Der Gesprächskreis „Seehausen links“ um Frontmann Bernd Kloss wollte ursprünglich eine Lesung „Liebesbriefe von Rosa Luxemburg“ mit Jörn Schütrumpf von der Rosa-Luxemburg-Stiftung organisieren, die jedoch coronabedingt ausfallen musste. „Wir mussten einen Plan B erstellen“, so der Wanzeraner, der mit der Aktion zum Internationalen Frauentag gleichzeitig ein Zeichen gegen den Leerstand von Geschäften in der Hansestadt Seehausen setzen wollte. In einem ehemaligen Laden am Marktplatz wurde das Geschäft zum Thema Frauentag gestaltet. Und in Anlehnung an die benachbarte Große Brüderstraße tauften die Initiatoren die Straße kurzerhand in Kleine-Schwestern-Straße um. So jedenfalls steht es oben an der Schaufensterscheibe.
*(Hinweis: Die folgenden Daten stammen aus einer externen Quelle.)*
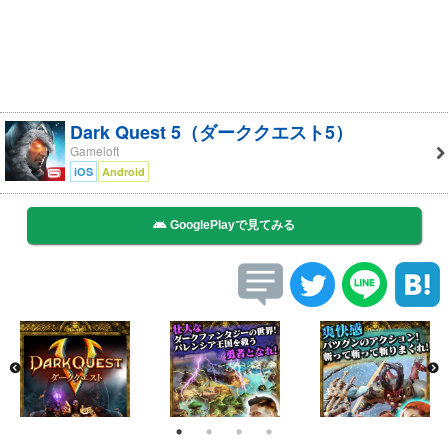
Dark Quest 5（ダーククエスト5）
Gameloft
iOS
Android
GooglePlayで見てみる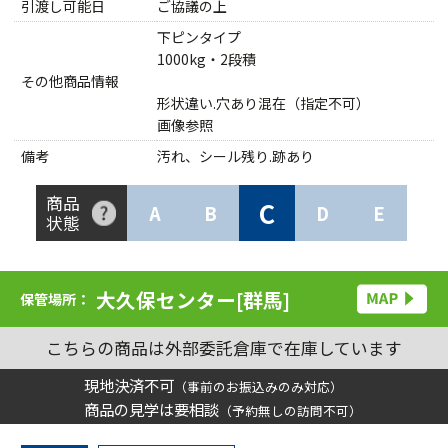
引渡し可能日
ご協議の上
下ピンタイプ
1000kg・2段積
その他商品情報
形状違い.穴あり混在（指定不可）
画像参照
備考
汚れ、シール残り.跡あり
商品
C
A
B
D
E
状態
大久保センター[群馬]
保管場所：
こちらの商品は外部委託倉庫で在庫しています
現地決済不可
（事前のお振込みのみ対応）
商品の見学は要相談
（予約無しの訪問不可）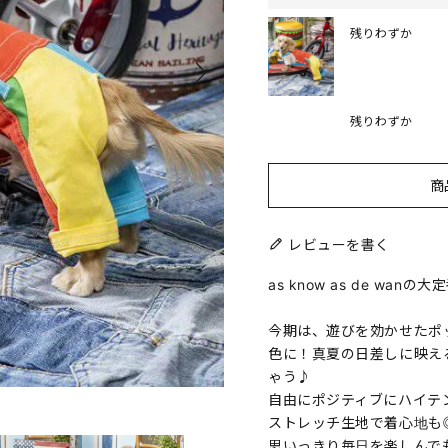
残りわずか
残りわずか
商
レビューを書く
as know as de wa
今期は、遊びを効かせたポ
色に！真夏の日差しに映え
ゃう♪
自由にポジティブにハイテ
ストレッチ生地で着心地も
思いっきり毎日を楽しんで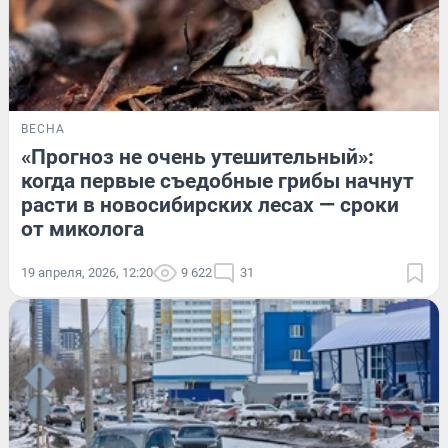
ВЕСНА
«Прогноз не очень утешительный»:
когда первые съедобные грибы начнут
расти в новосибирских лесах — сроки
от миколога
19 апреля, 2026, 12:20
9 622
31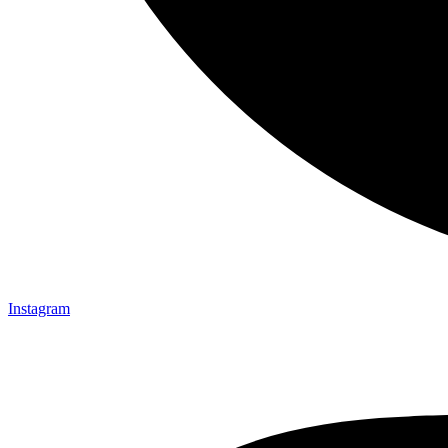
Instagram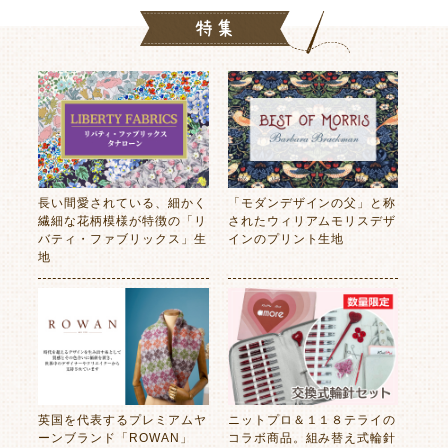
長い間愛されている、細かく
「モダンデザインの父」と称
繊細な花柄模様が特徴の「リ
されたウィリアムモリスデザ
バティ・ファブリックス」生
インのプリント生地
地
英国を代表するプレミアムヤ
ニットプロ＆１１８テライの
ーンブランド「ROWAN」
コラボ商品。組み替え式輪針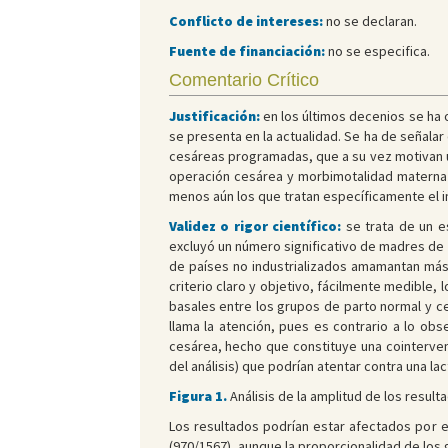
Conflicto de intereses:
no se declaran.
Fuente de financiación:
no se especifica.
Comentario Crítico
Justificación:
en los últimos decenios se ha
se presenta en la actualidad. Se ha de señalar
cesáreas programadas, que a su vez motivan u
operación cesárea y morbimotalidad materna
menos aún los que tratan específicamente el i
Validez o rigor científico:
se trata de un e
excluyó un número significativo de madres de 
de países no industrializados amamantan más
criterio claro y objetivo, fácilmente medible
basales entre los grupos de parto normal y c
llama la atención, pues es contrario a lo obs
cesárea, hecho que constituye una cointerven
del análisis) que podrían atentar contra una la
Figura 1.
Análisis de la amplitud de los resu
Los resultados podrían estar afectados por el
(970/1567), aunque la proporcionalidad de los 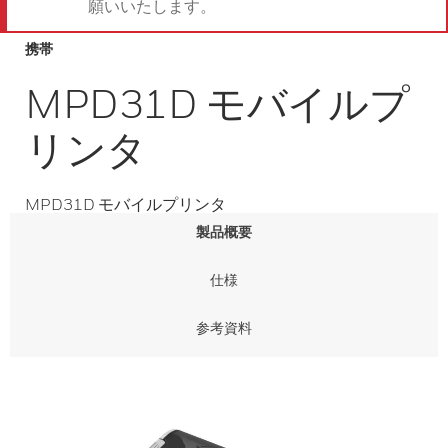
願いいたします。
携帯
MPD31D モバイルプ
リンタ
MPD31D モバイルプリンタ
製品概要
仕様
参考資料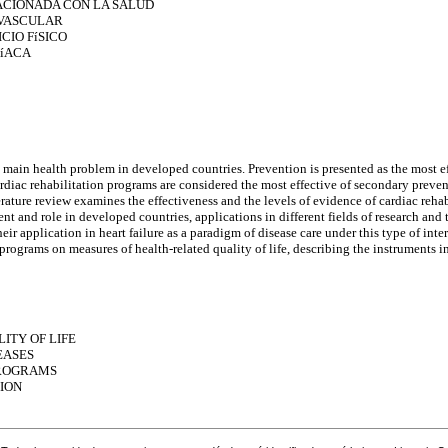
CIONADA CON LA SALUD
VASCULAR
IO FíSICO
DíACA
e main health problem in developed countries. Prevention is presented as the most ef
ardiac rehabilitation programs are considered the most effective of secondary preve
erature review examines the effectiveness and the levels of evidence of cardiac rehab
 and role in developed countries, applications in different fields of research and 
eir application in heart failure as a paradigm of disease care under this type of inte
programs on measures of health-related quality of life, describing the instruments i
TY OF LIFE
EASES
ROGRAMS
TION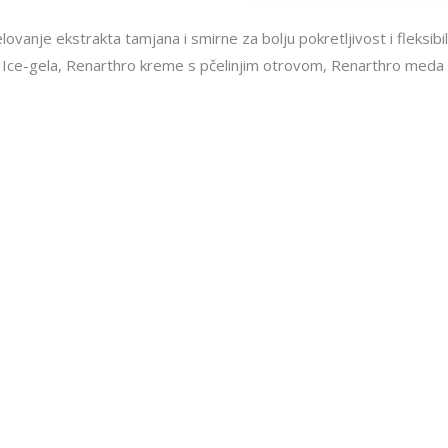
elovanje ekstrakta tamjana i smirne za bolju pokretljivost i fleksibi
Ice-gela, Renarthro kreme s pčelinjim otrovom, Renarthro meda i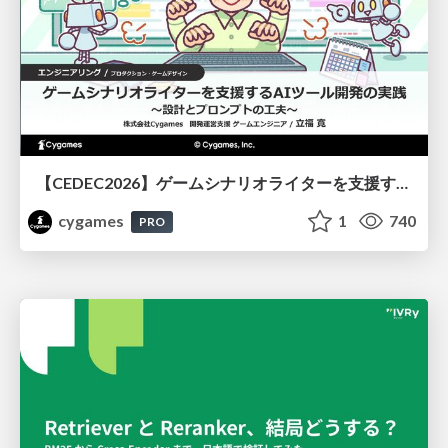
【CEDEC2026】ゲームシナリオライターを支援するAIツール開発の実践 ― 設計とプロンプトの工夫 ―
cygames
1
740
PRO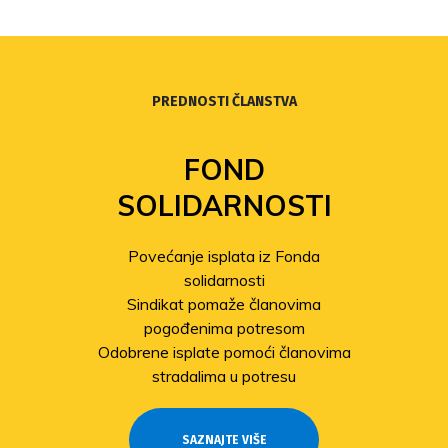
PREDNOSTI ČLANSTVA
FOND
SOLIDARNOSTI
Povećanje isplata iz Fonda
solidarnosti
Sindikat pomaže članovima
pogođenima potresom
Odobrene isplate pomoći članovima
stradalima u potresu
SAZNAJTE VIŠE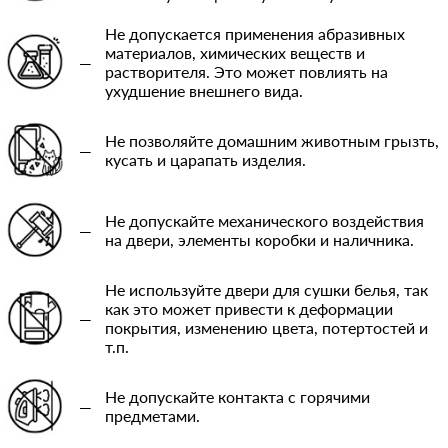
Не допускается применения абразивных
материалов, химических веществ и
—
растворителя. Это может повлиять на
ухудшение внешнего вида.
Не позволяйте домашним животным грызть,
—
кусать и царапать изделия.
Не допускайте механического воздействия
—
на двери, элементы коробки и наличника.
Не используйте двери для сушки белья, так
как это может привести к деформации
—
покрытия, изменению цвета, потертостей и
т.п.
Не допускайте контакта с горячими
—
предметами.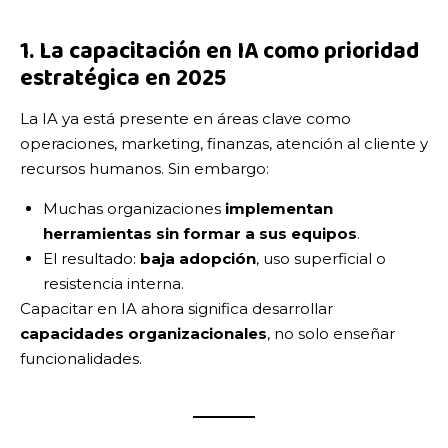
1. La capacitación en IA como prioridad
estratégica en 2025
La IA ya está presente en áreas clave como
operaciones, marketing, finanzas, atención al cliente y
recursos humanos. Sin embargo:
Muchas organizaciones
implementan
herramientas sin formar a sus equipos
.
El resultado:
baja adopción
, uso superficial o
resistencia interna.
Capacitar en IA ahora significa desarrollar
capacidades organizacionales
, no solo enseñar
funcionalidades.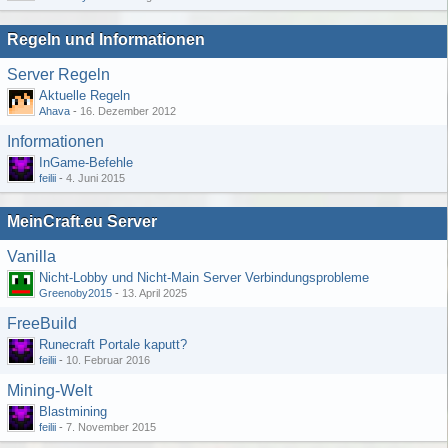
Regeln und Informationen
Server Regeln
Aktuelle Regeln
Ahava
-
16. Dezember 2012
Informationen
InGame-Befehle
feilii
-
4. Juni 2015
MeinCraft.eu Server
Vanilla
Nicht-Lobby und Nicht-Main Server Verbindungsprobleme
Greenoby2015
-
13. April 2025
FreeBuild
Runecraft Portale kaputt?
feilii
-
10. Februar 2016
Mining-Welt
Blastmining
feilii
-
7. November 2015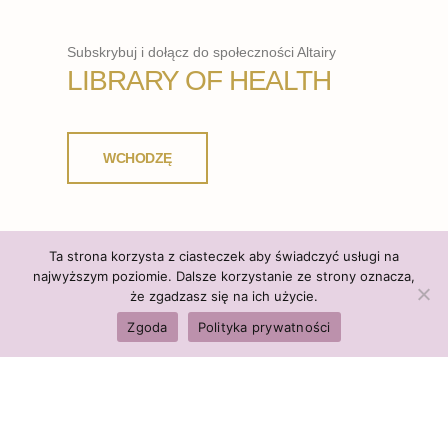
Subskrybuj i dołącz do społeczności Altairy
LIBRARY OF HEALTH
WCHODZĘ
Ta strona korzysta z ciasteczek aby świadczyć usługi na
najwyższym poziomie. Dalsze korzystanie ze strony oznacza,
że zgadzasz się na ich użycie.
Zgoda
Polityka prywatności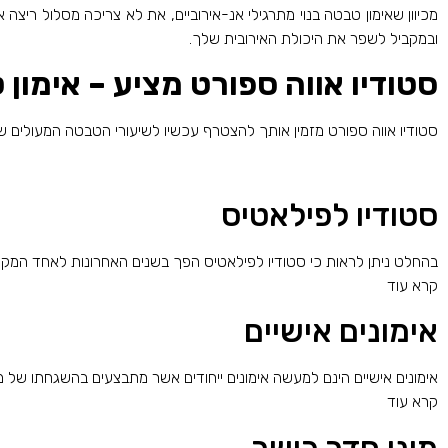
מכיוון שאימון טבטה בנוי מתרגילי אנ-אירוביים, את לא צריכה מסלול ריצה
ובמקביל לשפר את היכולת האירובית שלך.
סטודיו אווה ספורט מציע – אימון
סטודיו אווה ספורט מזמין אותך להצטרף עכשיו לשיעורי הטבטה המעולים ש
סטודיו לפילאטיס
בהחלט ניתן לראות כי סטודיו לפילאטיס הפך בשנים האחרונות לאחד המקומ
קרא עוד
אימונים אישיים
אימונים אישיים הינם למעשה אימונים ייחודים אשר מתבצעים בהשגחתו של מ
קרא עוד
מיני חדר כושר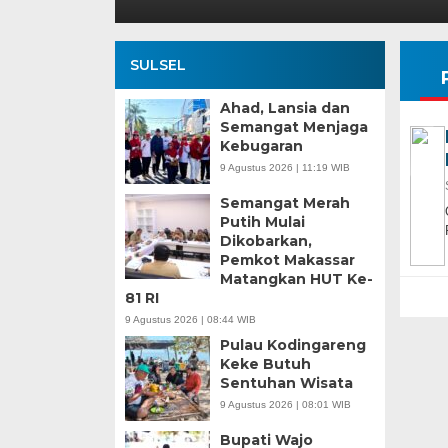
SULSEL
Ahad, Lansia dan
Semangat Menjaga
Kebugaran
9 Agustus 2026 | 11:19 WIB
Semangat Merah
Putih Mulai
Dikobarkan,
Pemkot Makassar
Matangkan HUT Ke-
81 RI
9 Agustus 2026 | 08:44 WIB
Pulau Kodingareng
Keke Butuh
Sentuhan Wisata
9 Agustus 2026 | 08:01 WIB
Bupati Wajo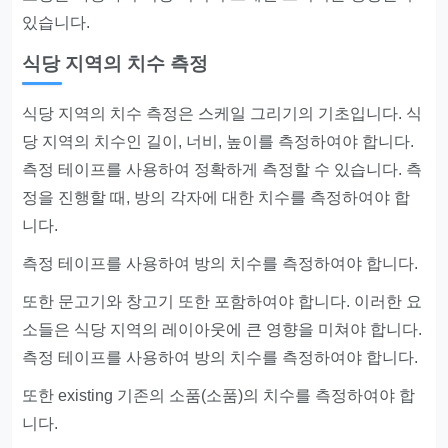
있습니다.
식당 지역의 치수 측정
식당 지역의 치수 측정은 스케일 그리기의 기초입니다. 식
당 지역의 치수인 길이, 너비, 높이를 측정하여야 합니다.
측정 테이프를 사용하여 정확하게 측정할 수 있습니다. 측
정을 진행할 때, 방의 각자에 대한 치수를 측정하여야 합
니다.
측정 테이프를 사용하여 방의 치수를 측정하여야 합니다.
또한 문고기와 창고기 또한 포함하여야 합니다. 이러한 요
소들은 식당 지역의 레이아웃에 큰 영향을 미쳐야 합니다.
측정 테이프를 사용하여 방의 치수를 측정하여야 합니다.
또한 existing 기존의 소품(소품)의 치수를 측정하여야 합
니다.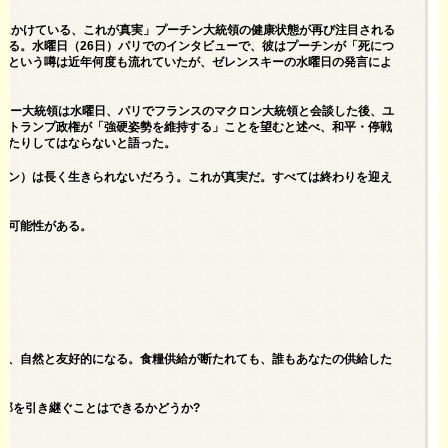
は死にかけている、これが真実」プーチン大統領の健康状態が再び注目される
いる。水曜日（26日）パリでのインタビューで、彼はプーチンが「死につ
だという噂は近年何度も流れていたが、ゼレンスキーの水曜日の発言によ
スキー大統領は水曜日、パリでフランスのマクロン大統領と会談した後、ユ
でトランプ政権が「強硬姿勢を維持する」ことを望むと述べ、和平・停戦
けたりしてはならないと語った。
チン）は長く生きられないだろう。これが真実だ。すべては終わりを迎え
る可能性がある。
ば、自然と友好的になる。食糧供給が断たれても、誰もあなたの供給した
全部を引き継ぐことはできるかどうか?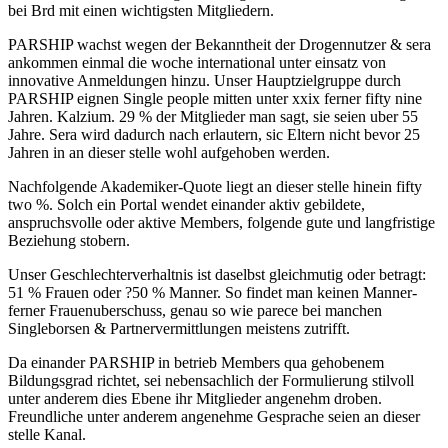
bei Brd mit einen wichtigsten Mitgliedern.
PARSHIP wachst wegen der Bekanntheit der Drogennutzer & sera
ankommen einmal die woche international unter einsatz von
innovative Anmeldungen hinzu. Unser Hauptzielgruppe durch
PARSHIP eignen Single people mitten unter xxix ferner fifty nine
Jahren. Kalzium. 29 % der Mitglieder man sagt, sie seien uber 55
Jahre. Sera wird dadurch nach erlautern, sic Eltern nicht bevor 25
Jahren in an dieser stelle wohl aufgehoben werden.
Nachfolgende Akademiker-Quote liegt an dieser stelle hinein fifty
two %. Solch ein Portal wendet einander aktiv gebildete,
anspruchsvolle oder aktive Members, folgende gute und langfristige
Beziehung stobern.
Unser Geschlechterverhaltnis ist daselbst gleichmutig oder betragt:
51 % Frauen oder ?50 % Manner. So findet man keinen Manner-
ferner Frauenuberschuss, genau so wie parece bei manchen
Singleborsen & Partnervermittlungen meistens zutrifft.
Da einander PARSHIP in betrieb Members qua gehobenem
Bildungsgrad richtet, sei nebensachlich der Formulierung stilvoll
unter anderem dies Ebene ihr Mitglieder angenehm droben.
Freundliche unter anderem angenehme Gesprache seien an dieser
stelle Kanal.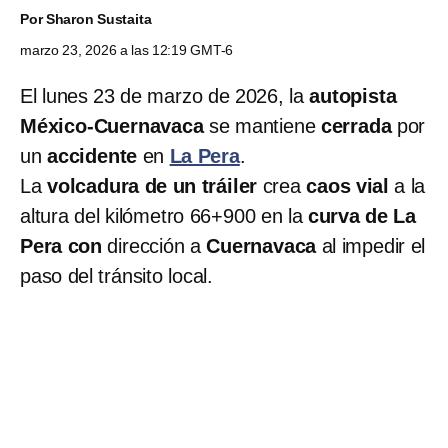
Por
Sharon Sustaita
marzo 23, 2026 a las 12:19 GMT-6
El lunes 23 de marzo de 2026, la
autopista
México-Cuernavaca
se mantiene
cerrada
por
un
accidente
en
La Pera
.
La
volcadura de un tráiler
crea
caos vial
a la
altura del kilómetro 66+900 en la
curva de La
Pera con
dirección a
Cuernavaca
al impedir el
paso del tránsito local.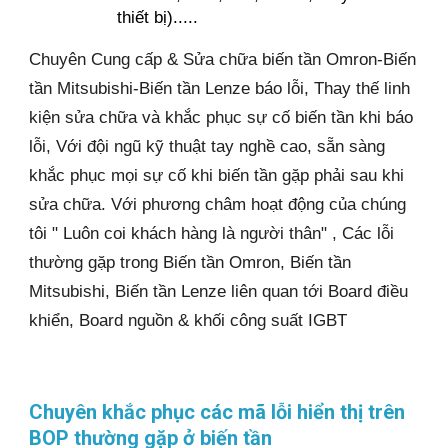
thiết bị).....
Chuyên Cung cấp & Sửa chữa biến tần Omron-Biến
tần Mitsubishi-Biến tần Lenze báo lỗi, Thay thế linh
kiện sửa chữa và khắc phục sự cố biến tần khi báo
lỗi, Với đội ngũ kỹ thuật tay nghề cao, sẵn sàng
khắc phục mọi sự cố khi biến tần gặp phải sau khi
sửa chữa. Với phương châm hoạt động của chúng
tôi " Luôn coi khách hàng là người thân" , Các lỗi
thường gặp trong Biến tần Omron, Biến tần
Mitsubishi, Biến tần Lenze liên quan tới Board điều
khiển, Board nguồn & khối công suất IGBT
Chuyên khắc phục các mã lỗi hiển thị trên
BOP thường gặp ở biến tần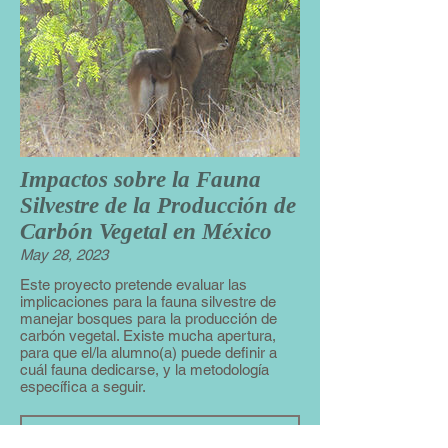
Impactos sobre la Fauna
Silvestre de la Producción de
Carbón Vegetal en México
May 28, 2023
Este proyecto pretende evaluar las
implicaciones para la fauna silvestre de
manejar bosques para la producción de
carbón vegetal. Existe mucha apertura,
para que el/la alumno(a) puede definir a
cuál fauna dedicarse, y la metodología
específica a seguir.
Leer la descripción completa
Und die Organisatoren hatten auch Frauen entdeckt, die mit besonderen Leistungen in und um Seehausen hervorstachen. Auch sie sind in einem Schaufenster erwähnt. Da ist beispielsweise Irmgard Speck, die sich in Sachen Kultur groß engagiert hat. So leitete sie viele Jahre das wischestädtische Kulturhaus und später die Touristinformation. Immer wieder organisierte sie in der Wischelandhalle hochkarätige Veranstaltungen mit bekannten Künstlern. Später, im Rentenalter, organisierte sie bis zu ihrem Tod kulturelle Erlebnisse im Vielbaumer „La Palma“-Veranstaltungszentrum. Darüber hinaus engagierte sie sich etliche Jahre für die Rumänienhilfe Zvoristea und sammelte im Feuerwehrgerätehaus diverse Produkte, die den Einwohnern des südosteuropäischen Landes zugutekamen. Zu den tatkräftigen Seehäuser Frauen gehörten auch Dr. Christa Scheibe, die seit 1952 Oberärztin im Kreiskrankenhaus Seehausen war, und Dr. Helene Apel, Oberärztin in der internen Abteilung der wischestädtischen Klinik, die in Seehausen die Ehrebürgerwürde erhielt. Erinnert wird zudem an Franka Rosenkranz, Vereinsvorsitzende der Kunst- und Trödelmarktweiber, die im Januar dieses Jahres 60-jährig verstorben war. Erwähnung findet außerdem Christa Grützmacher, die früher mit dem Wische-Waschbrett-Kabarett glänzte.

Die Schaufenstergestaltung kann für zwei Wochen in Augenschein genommen werden. Anlässlich des Frauentages verteilte Bernd Kloss gestern 100 rote Nelken im Seehäuser Stadtgebiet an das zarte Geschlecht.